The former Dragons’ Den star tells Property Week why he’s backing new property stock exchange IPSX, how he foresees the pandemic affecting offices and what advice he would give new businesses.

James Caan

While most of us are still acclimatising to the new normal of remote working, James Caan embraced it years ago.

“I stopped going in [to the office] five years ago,” says the Dragons’ Den entrepreneur over Zoom. “I went on holiday to Phuket and fell in love with the island. I thought: ‘I wonder if technology travels as far as Thailand and can I make Zoom work?’ To my amazement, with a mobile phone I realised you can be based pretty much anywhere.”

Caan was ahead of the game then – he now runs his business empire virtually from Monaco – and he hopes to be ahead of the game again, as the latest backer of the world’s first regulated real estate stock exchange, IPSX. 

The tycoon and TV personality has long been an investor in real estate, with his interests ranging from proptech platforms and industrial asset funds to London residential schemes and property management firms.

But IPSX, which will for the first time enable direct investment in commercial property via a public market, is unlike any venture he has supported before.

“When you invest in a fund, sometimes it can be a bit faceless, but if you show me something that I can touch or see, it makes more sense to me, so the idea of investing in individual buildings felt quite appealing because you can drive past something, see it and get your head around it.”

Caan’s backing adds to the momentum that IPSX has been building in recent months.

Debut listing

In a watershed moment for the company, it was announced at the start of this month that the Mailbox in Birmingham, home of Radio 4’s The Archers, will be the first commercial property asset to be listed on the new exchange.

“In the future, as the market establishes itself, we could conceivably see high-profile assets like The Shard, Walkie Talkie or Wembley Stadium follow Mailbox on to IPSX,” says Caan.

He adds that his involvement is a “five- to 10-year play” and has not been motivated by Covid-19, although he sees the pandemic having a major impact on the property sector more generally.

“Real estate today is sector-sensitive. Retail is experiencing very difficult situations. Shopping centres are a thing of the past. But with industrial and ecommerce, the genie is out of the bottle. People have embraced buying online, so real estate that facilitates that from a logistics and distribution perspective will do well. I can only see that market growing.”
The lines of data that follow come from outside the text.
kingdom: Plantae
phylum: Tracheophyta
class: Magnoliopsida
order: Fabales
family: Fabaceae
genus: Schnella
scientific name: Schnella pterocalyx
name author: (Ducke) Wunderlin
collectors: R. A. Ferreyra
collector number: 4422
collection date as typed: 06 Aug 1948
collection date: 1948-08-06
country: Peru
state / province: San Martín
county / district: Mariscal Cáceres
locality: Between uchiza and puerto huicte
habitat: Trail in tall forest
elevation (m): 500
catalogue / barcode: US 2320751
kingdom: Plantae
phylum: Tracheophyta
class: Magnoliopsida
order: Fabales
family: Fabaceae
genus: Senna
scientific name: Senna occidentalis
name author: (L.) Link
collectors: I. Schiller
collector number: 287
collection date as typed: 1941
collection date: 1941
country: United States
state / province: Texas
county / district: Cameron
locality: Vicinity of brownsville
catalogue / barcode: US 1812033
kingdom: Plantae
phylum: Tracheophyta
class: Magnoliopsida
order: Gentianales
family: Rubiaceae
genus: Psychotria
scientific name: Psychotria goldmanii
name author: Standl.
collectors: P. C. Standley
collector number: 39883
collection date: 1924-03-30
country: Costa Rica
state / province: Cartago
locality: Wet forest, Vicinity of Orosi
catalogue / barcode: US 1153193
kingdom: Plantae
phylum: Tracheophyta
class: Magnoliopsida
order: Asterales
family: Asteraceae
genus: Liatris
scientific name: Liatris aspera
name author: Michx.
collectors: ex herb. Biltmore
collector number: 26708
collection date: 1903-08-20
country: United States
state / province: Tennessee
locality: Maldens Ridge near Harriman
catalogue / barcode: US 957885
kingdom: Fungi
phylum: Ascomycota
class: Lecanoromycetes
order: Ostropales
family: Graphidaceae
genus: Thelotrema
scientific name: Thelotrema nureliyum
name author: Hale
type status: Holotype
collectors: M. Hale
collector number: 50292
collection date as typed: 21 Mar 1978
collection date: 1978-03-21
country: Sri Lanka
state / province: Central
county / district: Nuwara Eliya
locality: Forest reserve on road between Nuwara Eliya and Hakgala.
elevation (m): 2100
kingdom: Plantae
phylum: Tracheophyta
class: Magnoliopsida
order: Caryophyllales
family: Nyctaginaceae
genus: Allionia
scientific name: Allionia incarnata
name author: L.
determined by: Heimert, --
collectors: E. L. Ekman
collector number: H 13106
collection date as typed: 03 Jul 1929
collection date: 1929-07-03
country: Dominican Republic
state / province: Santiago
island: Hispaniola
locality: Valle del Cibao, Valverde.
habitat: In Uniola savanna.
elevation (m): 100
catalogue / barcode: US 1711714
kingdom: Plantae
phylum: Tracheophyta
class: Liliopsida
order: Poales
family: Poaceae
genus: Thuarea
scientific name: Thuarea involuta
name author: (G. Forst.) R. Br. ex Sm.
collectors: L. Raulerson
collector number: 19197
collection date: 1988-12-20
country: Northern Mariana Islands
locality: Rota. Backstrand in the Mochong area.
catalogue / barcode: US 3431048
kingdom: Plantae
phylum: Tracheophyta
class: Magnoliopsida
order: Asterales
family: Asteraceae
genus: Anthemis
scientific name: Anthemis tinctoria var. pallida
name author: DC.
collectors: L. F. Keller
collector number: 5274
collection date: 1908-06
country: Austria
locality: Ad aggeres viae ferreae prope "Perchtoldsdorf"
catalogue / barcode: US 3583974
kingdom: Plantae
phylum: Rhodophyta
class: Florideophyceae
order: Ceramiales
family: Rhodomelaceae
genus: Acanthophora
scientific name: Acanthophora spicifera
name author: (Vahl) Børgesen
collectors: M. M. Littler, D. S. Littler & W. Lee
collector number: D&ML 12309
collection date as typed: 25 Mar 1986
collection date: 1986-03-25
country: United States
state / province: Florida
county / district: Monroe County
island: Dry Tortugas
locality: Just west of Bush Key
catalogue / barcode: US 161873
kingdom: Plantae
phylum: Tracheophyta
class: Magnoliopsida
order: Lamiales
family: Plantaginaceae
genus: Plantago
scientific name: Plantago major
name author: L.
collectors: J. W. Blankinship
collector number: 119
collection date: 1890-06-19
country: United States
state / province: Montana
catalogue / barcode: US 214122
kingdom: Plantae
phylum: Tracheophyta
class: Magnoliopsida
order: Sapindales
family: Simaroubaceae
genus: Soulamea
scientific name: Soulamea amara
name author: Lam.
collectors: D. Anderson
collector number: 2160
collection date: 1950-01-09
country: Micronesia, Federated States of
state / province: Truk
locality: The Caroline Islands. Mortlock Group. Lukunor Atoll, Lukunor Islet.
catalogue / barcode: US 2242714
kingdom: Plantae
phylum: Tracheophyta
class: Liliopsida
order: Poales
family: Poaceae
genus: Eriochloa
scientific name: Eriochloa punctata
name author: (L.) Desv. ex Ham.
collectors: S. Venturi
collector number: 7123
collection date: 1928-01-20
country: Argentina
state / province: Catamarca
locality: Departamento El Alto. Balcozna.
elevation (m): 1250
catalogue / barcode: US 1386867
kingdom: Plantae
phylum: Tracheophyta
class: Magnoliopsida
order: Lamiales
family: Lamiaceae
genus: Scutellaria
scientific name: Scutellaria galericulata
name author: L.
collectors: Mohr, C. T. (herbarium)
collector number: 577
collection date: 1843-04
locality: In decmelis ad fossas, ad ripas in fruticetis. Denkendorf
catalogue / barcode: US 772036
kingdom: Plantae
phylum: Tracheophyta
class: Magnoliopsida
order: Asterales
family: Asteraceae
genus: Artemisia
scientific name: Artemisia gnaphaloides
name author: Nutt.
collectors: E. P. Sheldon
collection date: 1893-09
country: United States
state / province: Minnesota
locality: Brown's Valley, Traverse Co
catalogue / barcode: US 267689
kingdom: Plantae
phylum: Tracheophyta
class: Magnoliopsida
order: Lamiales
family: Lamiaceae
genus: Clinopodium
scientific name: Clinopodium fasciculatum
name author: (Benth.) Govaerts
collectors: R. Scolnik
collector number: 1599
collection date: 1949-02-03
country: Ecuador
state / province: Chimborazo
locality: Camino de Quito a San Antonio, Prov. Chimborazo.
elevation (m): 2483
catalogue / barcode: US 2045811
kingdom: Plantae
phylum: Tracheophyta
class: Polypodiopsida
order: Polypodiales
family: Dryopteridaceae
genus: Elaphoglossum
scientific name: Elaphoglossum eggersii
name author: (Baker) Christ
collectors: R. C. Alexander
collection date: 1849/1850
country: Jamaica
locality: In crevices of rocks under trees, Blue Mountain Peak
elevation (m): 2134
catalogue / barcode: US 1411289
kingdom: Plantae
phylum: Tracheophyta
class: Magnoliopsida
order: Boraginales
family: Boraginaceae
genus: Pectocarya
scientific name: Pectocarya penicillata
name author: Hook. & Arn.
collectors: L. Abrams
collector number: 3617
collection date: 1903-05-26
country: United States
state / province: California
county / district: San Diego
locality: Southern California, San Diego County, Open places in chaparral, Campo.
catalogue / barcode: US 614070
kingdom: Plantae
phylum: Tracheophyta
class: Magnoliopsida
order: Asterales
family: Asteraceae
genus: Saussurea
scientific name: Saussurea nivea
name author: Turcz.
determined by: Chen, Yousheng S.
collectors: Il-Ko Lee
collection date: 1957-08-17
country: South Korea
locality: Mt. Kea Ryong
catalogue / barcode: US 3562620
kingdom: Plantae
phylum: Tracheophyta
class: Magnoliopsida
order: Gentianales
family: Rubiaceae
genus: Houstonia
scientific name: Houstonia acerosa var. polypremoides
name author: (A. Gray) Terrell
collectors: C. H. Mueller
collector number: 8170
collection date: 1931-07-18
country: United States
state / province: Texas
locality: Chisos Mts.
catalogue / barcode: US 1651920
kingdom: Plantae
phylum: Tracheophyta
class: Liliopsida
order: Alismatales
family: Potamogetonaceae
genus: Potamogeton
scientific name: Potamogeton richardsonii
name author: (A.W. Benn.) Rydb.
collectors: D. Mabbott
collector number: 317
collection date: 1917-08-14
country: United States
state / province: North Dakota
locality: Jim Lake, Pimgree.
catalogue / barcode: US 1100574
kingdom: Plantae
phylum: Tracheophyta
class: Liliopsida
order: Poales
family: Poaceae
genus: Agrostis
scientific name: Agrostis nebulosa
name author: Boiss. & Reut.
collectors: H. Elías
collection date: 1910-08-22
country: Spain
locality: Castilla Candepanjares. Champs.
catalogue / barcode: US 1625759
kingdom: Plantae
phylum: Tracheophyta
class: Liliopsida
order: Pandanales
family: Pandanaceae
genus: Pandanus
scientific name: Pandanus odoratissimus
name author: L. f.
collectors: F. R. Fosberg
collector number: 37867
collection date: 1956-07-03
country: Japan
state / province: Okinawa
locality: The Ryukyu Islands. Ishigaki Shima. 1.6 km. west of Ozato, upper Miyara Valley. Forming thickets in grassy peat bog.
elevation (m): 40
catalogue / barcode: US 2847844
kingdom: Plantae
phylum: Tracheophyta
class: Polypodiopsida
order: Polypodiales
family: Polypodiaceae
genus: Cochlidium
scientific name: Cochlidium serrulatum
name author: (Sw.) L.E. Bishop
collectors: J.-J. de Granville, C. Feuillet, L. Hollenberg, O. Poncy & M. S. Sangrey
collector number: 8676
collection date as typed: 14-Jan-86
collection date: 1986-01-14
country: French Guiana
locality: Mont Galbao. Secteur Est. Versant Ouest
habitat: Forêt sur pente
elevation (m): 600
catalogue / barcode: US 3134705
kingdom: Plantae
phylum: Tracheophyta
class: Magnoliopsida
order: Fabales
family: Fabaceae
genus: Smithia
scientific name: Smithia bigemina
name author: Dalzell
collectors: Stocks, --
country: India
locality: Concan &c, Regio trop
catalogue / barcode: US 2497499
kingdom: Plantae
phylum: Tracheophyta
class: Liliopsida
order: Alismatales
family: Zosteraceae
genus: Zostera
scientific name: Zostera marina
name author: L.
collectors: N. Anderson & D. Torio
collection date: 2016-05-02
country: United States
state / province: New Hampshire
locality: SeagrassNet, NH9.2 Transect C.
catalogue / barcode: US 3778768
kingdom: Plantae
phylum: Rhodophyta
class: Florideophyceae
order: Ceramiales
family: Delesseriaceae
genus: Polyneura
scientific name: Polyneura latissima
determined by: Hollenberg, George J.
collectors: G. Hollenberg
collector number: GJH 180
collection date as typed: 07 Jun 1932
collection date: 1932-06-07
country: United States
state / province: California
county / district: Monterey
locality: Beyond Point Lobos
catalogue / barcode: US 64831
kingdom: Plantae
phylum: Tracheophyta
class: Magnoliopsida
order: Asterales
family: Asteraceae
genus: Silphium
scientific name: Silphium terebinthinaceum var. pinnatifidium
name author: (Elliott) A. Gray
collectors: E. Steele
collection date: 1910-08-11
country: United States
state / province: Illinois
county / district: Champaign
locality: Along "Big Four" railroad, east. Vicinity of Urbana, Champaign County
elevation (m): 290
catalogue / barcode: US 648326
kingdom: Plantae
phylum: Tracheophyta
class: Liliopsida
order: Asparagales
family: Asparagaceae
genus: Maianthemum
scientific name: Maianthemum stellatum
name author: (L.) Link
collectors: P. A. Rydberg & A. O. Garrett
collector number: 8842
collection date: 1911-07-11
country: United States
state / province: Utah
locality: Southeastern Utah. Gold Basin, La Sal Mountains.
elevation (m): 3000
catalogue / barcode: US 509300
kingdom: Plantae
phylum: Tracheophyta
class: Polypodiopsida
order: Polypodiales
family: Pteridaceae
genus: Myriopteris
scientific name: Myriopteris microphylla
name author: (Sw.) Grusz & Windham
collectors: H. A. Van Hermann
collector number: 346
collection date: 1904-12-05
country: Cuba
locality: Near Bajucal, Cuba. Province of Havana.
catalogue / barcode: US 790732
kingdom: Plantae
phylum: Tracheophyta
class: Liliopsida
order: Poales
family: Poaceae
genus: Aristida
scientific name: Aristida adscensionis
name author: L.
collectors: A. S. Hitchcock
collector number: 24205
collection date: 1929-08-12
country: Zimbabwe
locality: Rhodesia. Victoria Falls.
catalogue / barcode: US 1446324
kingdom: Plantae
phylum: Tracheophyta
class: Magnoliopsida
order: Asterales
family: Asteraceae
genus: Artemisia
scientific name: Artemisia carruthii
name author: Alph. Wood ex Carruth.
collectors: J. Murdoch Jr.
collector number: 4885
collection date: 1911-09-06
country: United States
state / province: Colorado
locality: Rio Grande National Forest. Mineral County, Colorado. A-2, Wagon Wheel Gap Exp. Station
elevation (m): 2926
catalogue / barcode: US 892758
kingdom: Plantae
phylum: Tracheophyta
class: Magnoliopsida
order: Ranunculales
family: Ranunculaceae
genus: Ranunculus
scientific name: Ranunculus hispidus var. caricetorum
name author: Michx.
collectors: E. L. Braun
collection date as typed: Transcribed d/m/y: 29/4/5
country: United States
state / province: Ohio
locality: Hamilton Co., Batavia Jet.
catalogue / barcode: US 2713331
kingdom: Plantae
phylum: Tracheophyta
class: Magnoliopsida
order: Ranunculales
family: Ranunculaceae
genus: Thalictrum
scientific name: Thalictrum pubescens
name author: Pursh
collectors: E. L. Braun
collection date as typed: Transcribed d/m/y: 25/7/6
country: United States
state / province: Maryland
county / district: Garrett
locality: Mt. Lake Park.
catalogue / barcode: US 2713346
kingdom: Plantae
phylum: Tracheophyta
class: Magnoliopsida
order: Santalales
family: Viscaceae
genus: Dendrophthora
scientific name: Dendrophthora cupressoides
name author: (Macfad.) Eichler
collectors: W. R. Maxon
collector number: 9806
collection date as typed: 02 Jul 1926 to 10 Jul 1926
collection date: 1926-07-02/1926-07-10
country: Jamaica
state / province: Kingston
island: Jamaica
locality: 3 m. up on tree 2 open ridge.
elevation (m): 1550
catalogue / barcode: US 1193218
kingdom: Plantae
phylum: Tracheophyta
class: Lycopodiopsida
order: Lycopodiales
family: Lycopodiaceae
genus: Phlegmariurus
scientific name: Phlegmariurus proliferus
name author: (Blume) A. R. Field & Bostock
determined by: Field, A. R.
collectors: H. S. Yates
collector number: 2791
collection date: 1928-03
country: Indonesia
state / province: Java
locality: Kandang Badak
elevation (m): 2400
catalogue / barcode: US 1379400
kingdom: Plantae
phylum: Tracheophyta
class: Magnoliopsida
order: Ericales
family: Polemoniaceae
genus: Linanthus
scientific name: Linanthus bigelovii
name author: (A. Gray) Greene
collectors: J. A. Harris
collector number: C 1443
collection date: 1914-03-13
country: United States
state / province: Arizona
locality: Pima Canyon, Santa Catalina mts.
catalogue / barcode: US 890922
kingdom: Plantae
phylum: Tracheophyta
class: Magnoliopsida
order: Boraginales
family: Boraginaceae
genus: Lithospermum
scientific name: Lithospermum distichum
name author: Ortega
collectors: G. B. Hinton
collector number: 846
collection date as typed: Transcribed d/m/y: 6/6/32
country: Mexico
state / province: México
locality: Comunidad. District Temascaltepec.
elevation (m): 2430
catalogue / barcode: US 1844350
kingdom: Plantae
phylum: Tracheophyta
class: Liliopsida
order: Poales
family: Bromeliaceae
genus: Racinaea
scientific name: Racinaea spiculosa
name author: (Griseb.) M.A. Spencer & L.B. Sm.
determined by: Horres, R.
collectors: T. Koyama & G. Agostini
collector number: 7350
He adds: “As for how the pandemic affects offices, personally I think the jury is still out and it’s too early to tell. It was previously normal that a business with 100 people would have 100 desks, but I don’t think that will continue.

“If I’m a business with 100 people, I might have 70 desks because you might utilise those desks more efficiently.”

Caan also foresees a change in workplace patterns that few have suggested: a staggered approach.

“I think people in their 20s will go in five days a week, because they’re learning their trade and need interaction with others. I think people in their 30s will do three days a week, because they’ve learned their trade and developed the business.

“And I think people in their 40s have probably understood the business quite well and need to visit the office one day a week to develop and maintain relationships, but can do most of the work from home.”

Caan made his money not from property but from the recruitment business he set up in the 1980s, which he sold in 2002 for £95m. Two years later, he created Mayfair-based firm Hamilton Bradshaw, which specialises in buyouts, venture capital, turnarounds and real estate investment in the UK.

Business reputation

Caan became a household name in 2007 after joining the BBC show Dragons’ Den, and his reputation as a business leader was cemented in 2012 when he was approached by the government to become chairman of the Start-Up Loans initiative.

So what advice would he give to businesses just starting out now?

“The key issue is whether your idea is commercially viable,” says Caan. “In Dragons’ Den, I saw 1,000 entrepreneurs walk through the door with an idea, but in a lot of cases they were obsessed with the idea yet hadn’t checked to see if it was commercially viable.

“The other thing I would strongly advise is looking at how you market the business. You can have the best idea in the world but if nobody knows about it, it’s never going to take off.”

As for Caan’s own business interests, the former Dragon is confident that in the world of real estate at least there are still deals to be done.

“We have to spend a lot more time evaluating opportunities than we did before. But will we keep investing? Absolutely.”